/---
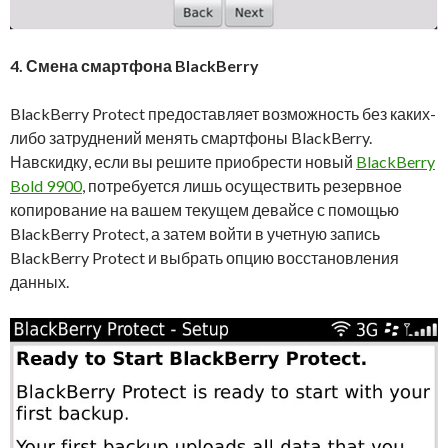
4. Смена смартфона
BlackBerry
BlackBerry Protect предоставляет возможность без каких-
либо затруднений менять смартфоны BlackBerry.
Навскидку, если вы решите приобрести новый
BlackBerry
Bold 9900
, потребуется лишь осуществить резервное
копирование на вашем текущем девайсе с помощью
BlackBerry Protect, а затем войти в учетную запись
BlackBerry Protect и выбрать опцию восстановления
данных.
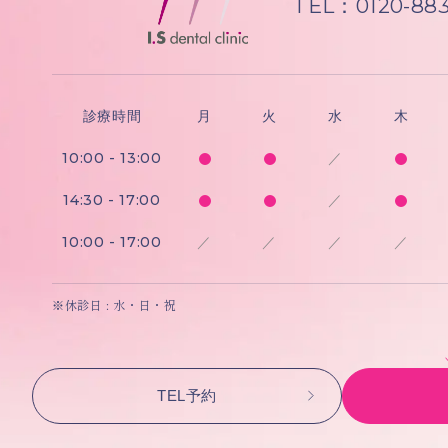
TEL：0120-883
診療時間
月
火
水
木
10:00 - 13:00
／
14:30 - 17:00
／
10:00 - 17:00
／
／
／
／
※休診日 : 水・日・祝
TEL予約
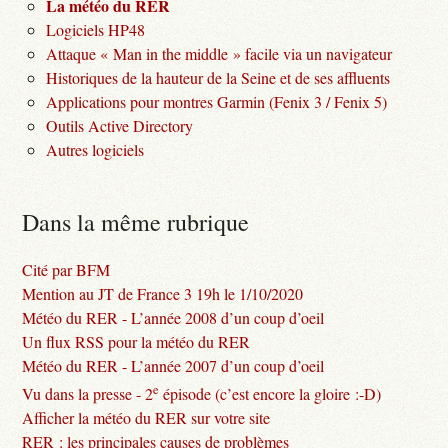
La météo du RER
Logiciels HP48
Attaque « Man in the middle » facile via un navigateur
Historiques de la hauteur de la Seine et de ses affluents
Applications pour montres Garmin (Fenix 3 / Fenix 5)
Outils Active Directory
Autres logiciels
Dans la même rubrique
Cité par BFM
Mention au JT de France 3 19h le 1/10/2020
Météo du RER - L’année 2008 d’un coup d’oeil
Un flux RSS pour la météo du RER
Météo du RER - L’année 2007 d’un coup d’oeil
e
Vu dans la presse - 2
épisode (c’est encore la gloire :-D)
Afficher la météo du RER sur votre site
RER : les principales causes de problèmes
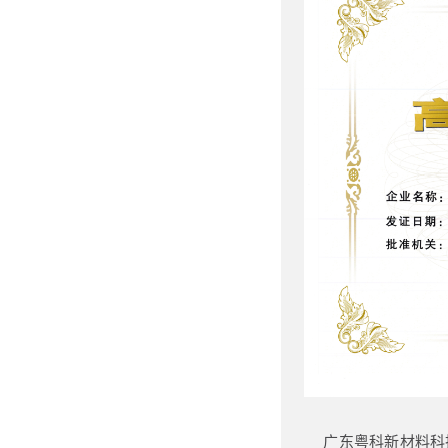
广东粤科新材料科技有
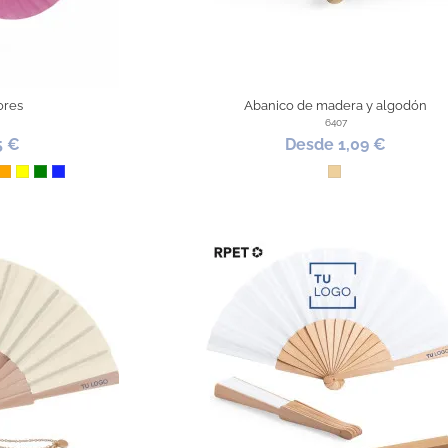
ores
Abanico de madera y algodón
6407
5 €
Desde 1,09 €
curo
a
orado
Naranja
Amarillo
Verde
Azul Royal
Madera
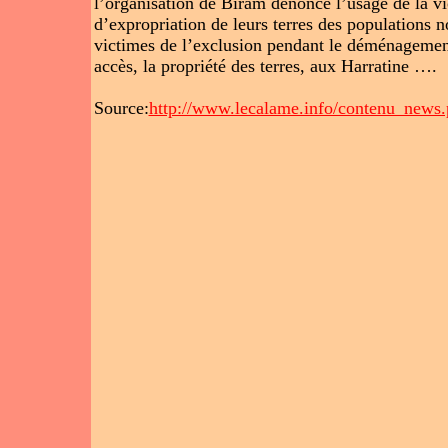
l’organisation de Biram dénonce l’usage de la vio
d’expropriation de leurs terres des populations noi
victimes de l’exclusion pendant le déménagement
accès, la propriété des terres, aux Harratine ….
Source:
http://www.lecalame.info/contenu_news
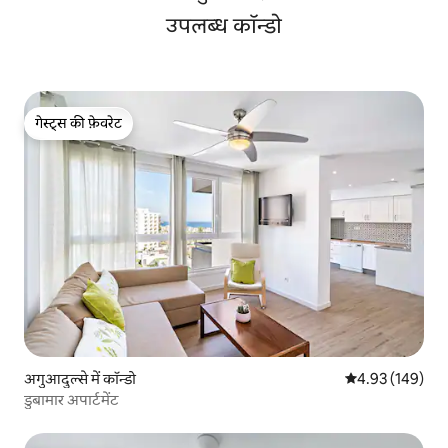
उपलब्ध कॉन्डो
गेस्ट्स की फ़ेवरेट
गेस्ट्स की फ़ेवरेट
अगुआदुल्से में कॉन्डो
औसत रेटिंग 5 में स
4.93 (149)
डुबामार अपार्टमेंट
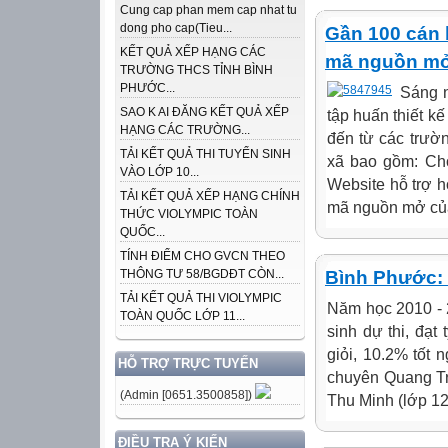
Cung cap phan mem cap nhat tu
dong pho cap(Tieu...
Gần 100 cán b
KẾT QUẢ XẾP HẠNG CÁC
mã nguồn m
TRƯỜNG THCS TỈNH BÌNH
PHƯỚC...
Sáng 
SAO K AI ĐĂNG KẾT QUẢ XẾP
tập huấn thiết k
HẠNG CÁC TRƯỜNG...
đến từ các trườ
TẢI KẾT QUẢ THI TUYỂN SINH
xã bao gồm: Ch
VÀO LỚP 10...
Website hỗ trợ h
TẢI KẾT QUẢ XẾP HẠNG CHÍNH
mã nguồn mở của
THỨC VIOLYMPIC TOÀN
QUỐC...
TÍNH ĐIỂM CHO GVCN THEO
Bình Phước: 
THÔNG TƯ 58/BGDĐT CÒN...
TẢI KẾT QUẢ THI VIOLYMPIC
Năm học 2010 - 2
TOÀN QUỐC LỚP 11...
sinh dự thi, đạt
giỏi, 10.2% tốt 
HỖ TRỢ TRỰC TUYẾN
chuyên Quang Tr
(Admin [0651.3500858])
Thu Minh (lớp 12
ĐIỀU TRA Ý KIẾN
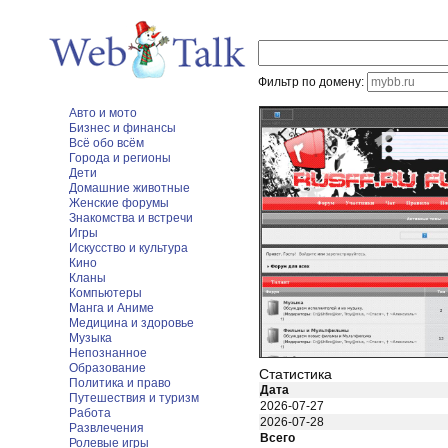
Фильтр по домену:
Авто и мото
Бизнес и финансы
Всё обо всём
Города и регионы
Дети
Домашние животные
Женские форумы
Знакомства и встречи
Игры
Искусство и культура
Кино
Кланы
Компьютеры
Манга и Аниме
Медицина и здоровье
Музыка
Непознанное
Образование
Статистика
Политика и право
Дата
Путешествия и туризм
2026-07-27
Работа
2026-07-28
Развлечения
Всего
Ролевые игры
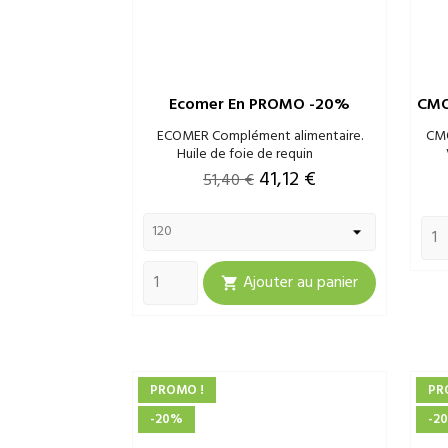
Ecomer En PROMO -20%
CMO
ECOMER Complément alimentaire.
CM
Huile de foie de requin
Prix
Prix
41,12 €
51,40 €
de
base
Ajouter au panier

PROMO !
PR
-20%
-2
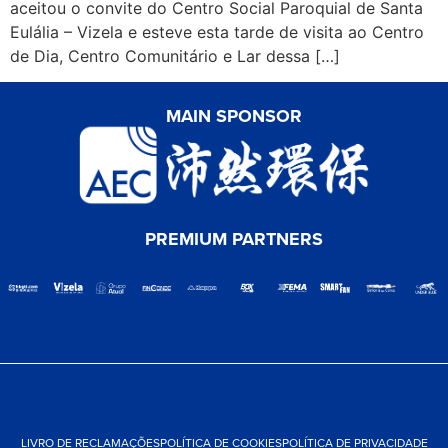
aceitou o convite do Centro Social Paroquial de Santa
Eulália – Vizela e esteve esta tarde de visita ao Centro
de Dia, Centro Comunitário e Lar dessa […]
MAIN SPONSOR
PREMIUM PARTNERS
LIVRO DE RECLAMAÇÕES
POLÍTICA DE COOKIES
POLÍTICA DE PRIVACIDADE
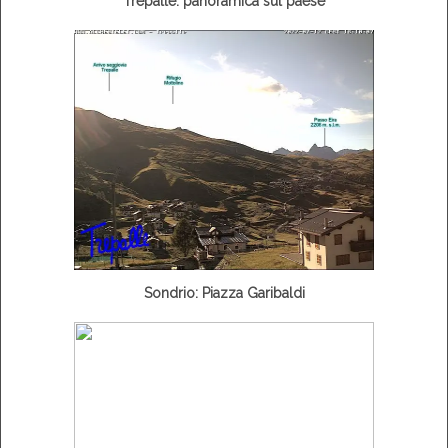
Trepalle: panoramica sul paese
Sondrio: Piazza Garibaldi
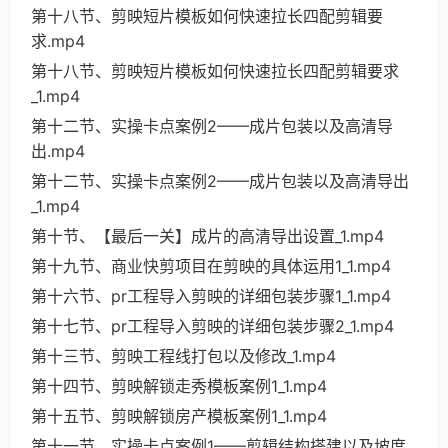
第十八节、剪映短片模板如何快速拉长四配剪辑要
求.mp4
第十八节、剪映短片模板如何快速拉长四配剪辑要求
_1.mp4
第十二节、实操卡点案例2——成片包装以及高清导
出.mp4
第十二节、实操卡点案例2——成片包装以及高清导出
_1.mp4
第十节、【最后一关】成片的高清导出设置_1.mp4
第十九节、商业快剪项目在剪映的具体运用1_1.mp4
第十六节、pr工程导入剪映的详细包装步骤1_1.mp4
第十七节、pr工程导入剪映的详细包装步骤2_1.mp4
第十三节、剪映工程线打包以及修改_1.mp4
第十四节、剪映解锁走秀模板案例1_1.mp4
第十五节、剪映解锁房产模板案例1_1.mp4
第十一节、实操卡点案例1——剪辑结构搭建以及坡度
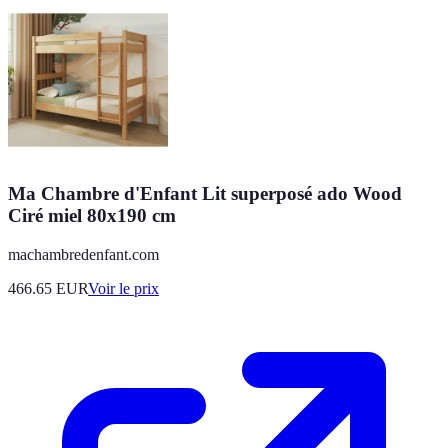
Ma Chambre d'Enfant Lit superposé ado Wood
Ciré miel 80x190 cm
machambredenfant.com
466.65
EUR
Voir le prix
\---
__WORK REQUEST__. The answer is the lines above, word for word, from the first one through the one containing "копирование на вашем"; it includes no pictures.

__OUTPUT FOR THIS EXERCISE__.
4. Смена смартфона
BlackBerry
BlackBerry Protect предоставляет возможность без каких-
либо затруднений менять смартфоны BlackBerry.
Навскидку, если вы решите приобрести новый
BlackBerry
Bold 9900
, потребуется лишь осуществить резервное
копирование на вашем текущем девайсе с помощью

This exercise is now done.